- Friedman performing with The Slip at Mr. Small's Theatre in Millvale, Pennsylvania on March 7, 2006

Background information
- Born: June 18, 1977 (age 47)
- Origin: Ohio, United States
- Genres: Jazz rock Indie rock
- Instrument: Bass guitar
- Years active: 1996–present
- Labels: KA Flying Frog Rykodisc 216 Bar/None
- Website: www.theslip.com

= Marc Friedman =

Marc Friedman (born June 18, 1977 in Ohio) is an American electric bassist/multi-instrumentalist and composer. Marc tours internationally and has recorded seven full-length albums with Boston-based avante-rock power trio The Slip. Marc is a co-arranger/producer/writer of the band's material along with the other two members, Brad and Andrew Barr. His bass playing with The Slip (formed ca. 1995) has been regarded by most as widely influential and purely creative. Technical prowess with mature restraint and acute improvisational skills are part of Marc's best known musical traits.

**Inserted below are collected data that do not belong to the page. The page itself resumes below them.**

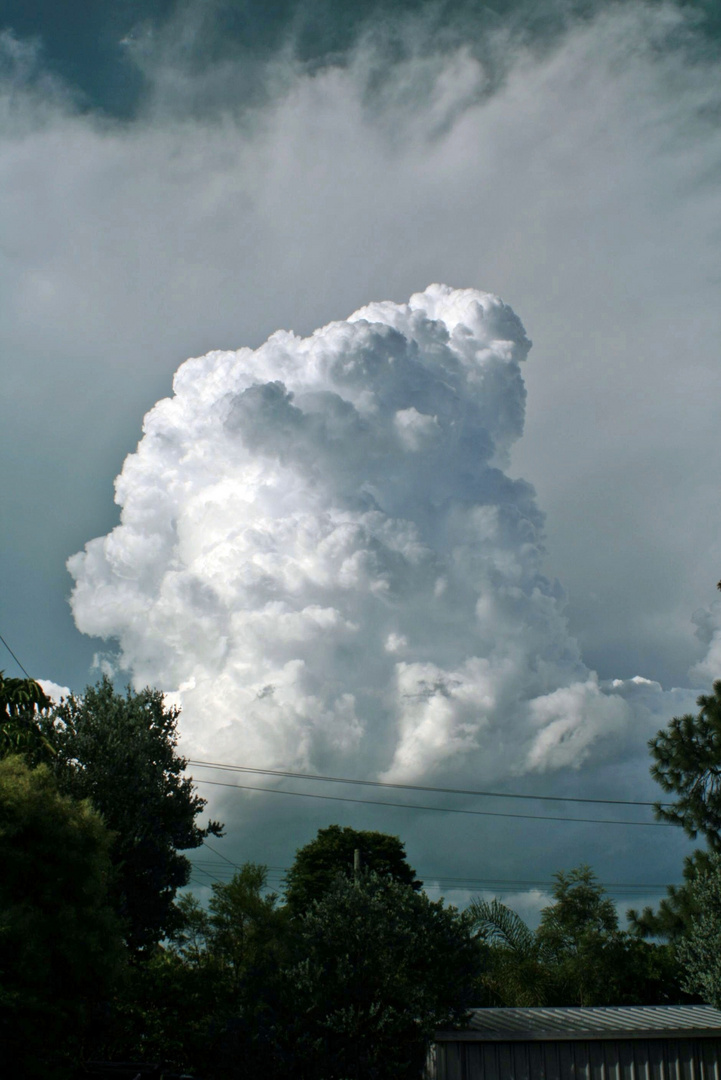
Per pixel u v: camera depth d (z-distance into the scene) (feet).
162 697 93.86
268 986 69.97
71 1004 59.62
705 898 81.30
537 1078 72.84
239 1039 67.82
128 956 69.41
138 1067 81.10
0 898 57.06
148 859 83.10
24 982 55.88
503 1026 76.18
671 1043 75.36
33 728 73.51
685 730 115.75
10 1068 56.54
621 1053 74.59
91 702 89.92
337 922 70.03
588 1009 87.86
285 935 94.53
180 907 98.02
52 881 60.18
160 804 87.25
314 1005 66.74
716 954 77.46
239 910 97.25
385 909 70.90
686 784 114.73
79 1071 73.97
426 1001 67.46
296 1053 65.31
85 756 86.53
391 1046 67.21
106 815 82.79
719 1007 76.89
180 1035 88.17
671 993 140.56
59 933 58.85
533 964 135.74
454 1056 73.05
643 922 108.58
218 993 89.76
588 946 143.54
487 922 136.26
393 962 68.49
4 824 58.85
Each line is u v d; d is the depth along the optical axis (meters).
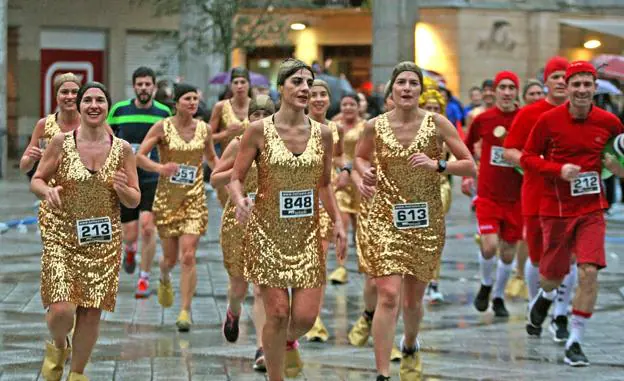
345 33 56.22
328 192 13.45
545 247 16.73
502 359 16.20
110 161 13.27
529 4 54.94
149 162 18.61
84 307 13.16
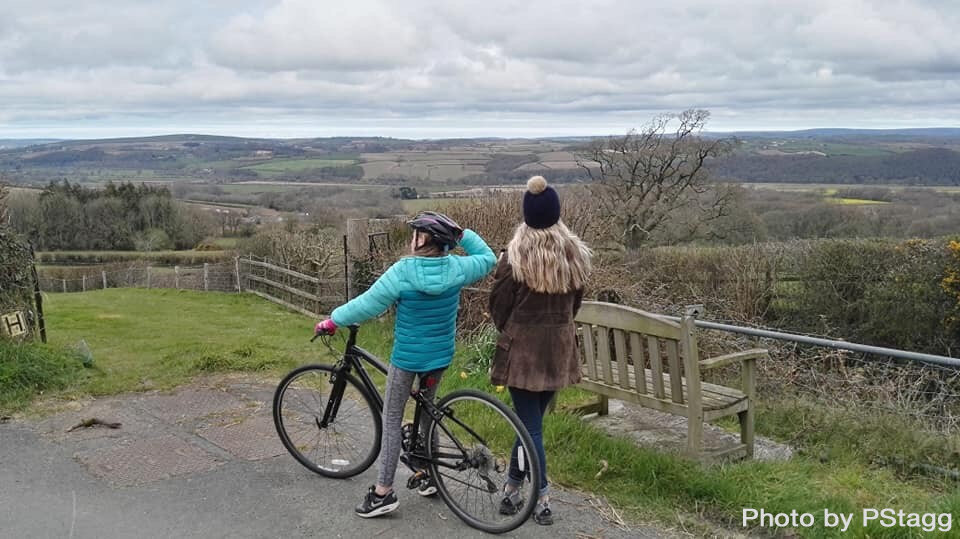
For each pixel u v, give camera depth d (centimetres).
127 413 574
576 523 393
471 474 399
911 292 1435
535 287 365
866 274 1497
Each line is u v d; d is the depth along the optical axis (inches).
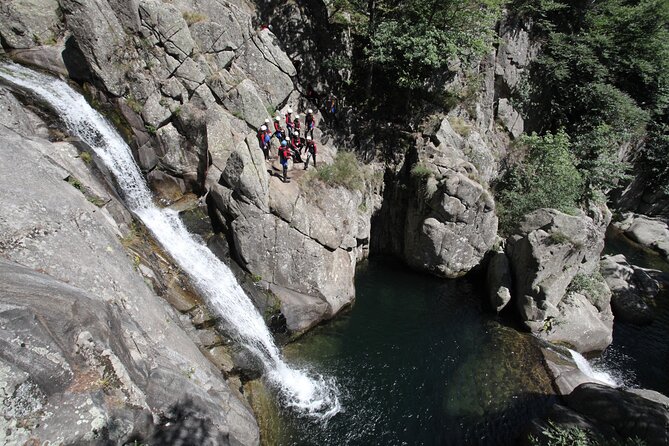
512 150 1198.3
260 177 730.8
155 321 488.1
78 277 420.8
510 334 813.9
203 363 526.9
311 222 780.6
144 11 745.0
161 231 711.1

Marc was introduced to playing music when he was seven years old through classical piano lessons. An interest in rock music lead him to pick up guitar and bass in his teenage years. Marc is a graduate of Tabor Academy in Marion, Massachusetts, and he attended Berklee College of Music for two semesters in 1995/96. In and around Boston, Marc has taught private lessons to aspiring bass players and improvisors for many years. Teaching is a fortifying outlet for Marc's inventive approaches to modern electric bass playing and improvising.